2015 Colonial Athletic Association baseball tournament
- Teams: 6
- Format: Double-elimination tournament
- Finals site: CofC Baseball Stadium at Patriot's Point; Mount Pleasant, South Carolina;
- Champions: UNC Wilmington (4th title)
- Winning coach: Mark Scalf (3rd title)
- MVP: Corey Dick (UNC Wilmington)

= 2015 Colonial Athletic Association baseball tournament =

American college baseball tournament

The 2015 Colonial Athletic Association baseball tournament was held at CofC Baseball Stadium at Patriot's Point in Mount Pleasant, South Carolina, from May 20 through 23. It consisted of the top 6 finishers in the CAA in a double-elimination tournament. won their 4th championship and earned the Colonial Athletic Association's automatic bid to the 2015 NCAA Division I baseball tournament.

Entering the event, UNC Wilmington had won the most championships among active teams, with three. James Madison had claimed two titles, while William & Mary, Towson, and second-year member College of Charleston each had one. Former member East Carolina won 7 titles during their tenure in the conference.

==Seeding and format==
Continuing the format adopted in 2012, the top six finishers from the regular season will compete in the double-elimination tournament. The top two teams received a single bye and played the winners of the opening round games.

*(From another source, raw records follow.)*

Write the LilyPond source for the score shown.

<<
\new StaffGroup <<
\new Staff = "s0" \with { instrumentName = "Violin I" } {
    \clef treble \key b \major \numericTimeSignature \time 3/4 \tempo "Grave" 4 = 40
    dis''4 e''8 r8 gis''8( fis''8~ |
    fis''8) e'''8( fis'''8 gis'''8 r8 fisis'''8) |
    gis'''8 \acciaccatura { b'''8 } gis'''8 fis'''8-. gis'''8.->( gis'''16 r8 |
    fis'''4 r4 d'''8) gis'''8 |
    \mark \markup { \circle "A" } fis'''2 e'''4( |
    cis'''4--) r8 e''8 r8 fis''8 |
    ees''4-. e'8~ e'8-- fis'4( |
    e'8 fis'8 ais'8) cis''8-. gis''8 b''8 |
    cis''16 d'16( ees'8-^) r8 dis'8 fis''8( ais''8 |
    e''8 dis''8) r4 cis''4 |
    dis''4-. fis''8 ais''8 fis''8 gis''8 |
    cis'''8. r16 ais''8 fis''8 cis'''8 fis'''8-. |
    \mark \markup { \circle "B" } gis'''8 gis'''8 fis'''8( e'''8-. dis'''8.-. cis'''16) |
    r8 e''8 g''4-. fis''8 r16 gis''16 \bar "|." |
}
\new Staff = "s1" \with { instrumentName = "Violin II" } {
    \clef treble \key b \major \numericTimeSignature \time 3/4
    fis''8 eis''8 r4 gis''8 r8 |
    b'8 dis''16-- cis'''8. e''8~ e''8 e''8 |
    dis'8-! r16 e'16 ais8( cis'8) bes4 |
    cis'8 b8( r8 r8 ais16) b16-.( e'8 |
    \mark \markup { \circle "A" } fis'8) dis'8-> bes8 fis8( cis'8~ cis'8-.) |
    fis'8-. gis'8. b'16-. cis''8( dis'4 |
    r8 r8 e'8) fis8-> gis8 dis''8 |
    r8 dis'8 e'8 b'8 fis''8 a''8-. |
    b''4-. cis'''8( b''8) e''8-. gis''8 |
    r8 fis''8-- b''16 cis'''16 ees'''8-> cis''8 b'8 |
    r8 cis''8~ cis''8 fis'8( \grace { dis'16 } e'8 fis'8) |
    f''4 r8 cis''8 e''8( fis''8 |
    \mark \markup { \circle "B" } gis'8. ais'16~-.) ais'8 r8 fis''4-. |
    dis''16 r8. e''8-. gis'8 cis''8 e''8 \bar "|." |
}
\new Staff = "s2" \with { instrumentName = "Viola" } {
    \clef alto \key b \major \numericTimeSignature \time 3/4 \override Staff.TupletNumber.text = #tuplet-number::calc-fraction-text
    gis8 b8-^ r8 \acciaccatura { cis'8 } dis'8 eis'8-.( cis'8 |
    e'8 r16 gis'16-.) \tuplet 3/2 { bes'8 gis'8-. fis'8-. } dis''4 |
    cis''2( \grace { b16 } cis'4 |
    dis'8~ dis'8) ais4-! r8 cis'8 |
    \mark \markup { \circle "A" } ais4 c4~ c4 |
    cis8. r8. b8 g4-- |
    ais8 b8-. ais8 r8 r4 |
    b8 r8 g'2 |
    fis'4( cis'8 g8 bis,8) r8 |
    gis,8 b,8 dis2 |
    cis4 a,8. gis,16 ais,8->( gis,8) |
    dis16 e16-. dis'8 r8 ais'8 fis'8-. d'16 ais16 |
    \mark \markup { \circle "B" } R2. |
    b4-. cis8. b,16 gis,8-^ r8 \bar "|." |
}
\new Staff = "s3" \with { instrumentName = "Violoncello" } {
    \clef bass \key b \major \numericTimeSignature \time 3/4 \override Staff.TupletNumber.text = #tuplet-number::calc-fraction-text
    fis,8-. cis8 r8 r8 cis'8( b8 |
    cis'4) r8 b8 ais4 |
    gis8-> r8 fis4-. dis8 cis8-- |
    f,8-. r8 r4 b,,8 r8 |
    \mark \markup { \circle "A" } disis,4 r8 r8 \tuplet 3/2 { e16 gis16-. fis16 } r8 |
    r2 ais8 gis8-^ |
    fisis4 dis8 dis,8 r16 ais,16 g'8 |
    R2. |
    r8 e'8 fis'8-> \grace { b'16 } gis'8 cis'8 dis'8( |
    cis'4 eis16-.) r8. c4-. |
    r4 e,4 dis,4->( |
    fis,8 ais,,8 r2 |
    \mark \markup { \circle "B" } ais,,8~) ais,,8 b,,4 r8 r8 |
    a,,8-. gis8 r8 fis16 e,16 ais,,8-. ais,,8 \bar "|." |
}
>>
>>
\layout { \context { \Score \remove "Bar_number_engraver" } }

| Team | W | L | Pct. | GB | Seed |
|---|---|---|---|---|---|
| College of Charleston | 21 | 3 | .875 | — | 1 |
| UNC Wilmington | 18 | 6 | .750 | 3 | 2 |
| Northeastern | 14 | 10 | .583 | 7 | 3 |
| Elon | 13 | 11 | .542 | 8 | 4 |
| Delaware | 11 | 13 | .458 | 10 | 5 |
| William & Mary | 10 | 14 | .417 | 11 | 6 |
| Towson | 9 | 15 | .375 | 12 | — |
| Hofstra | 6 | 18 | .250 | 15 | — |
| James Madison | 6 | 18 | .250 | 15 | — |

==All-Tournament team==
The following players were named to the All-Tournament Team.

| Player | School |
|---|---|
| Ryan Brown | College of Charleston |
| Taylor Clarke | College of Charleston |
| Adam Davis | Delaware |
| Corey Dick | UNC Wilmington |
| Luke Dunlap | UNC Wilmington |
| Cam Hanley | Northeastern |
| Hayden McCutcheon | College of Charleston |
| Kennard McDowell | UNC Wilmington |
| Brock Niggebrugge | Delaware |
| Evan Phillips | UNC Wilmington |
| Jordan Ramsey | UNC Wilmington |
| Gavin Stupienski | UNC Wilmington |

===Most Valuable Player===
Corey Dick was named Tournament Most Valuable Player. Dick was a first baseman for UNC Wilmington, who went 3 for 5 in the Championship Game with a pair of doubles and two RBI.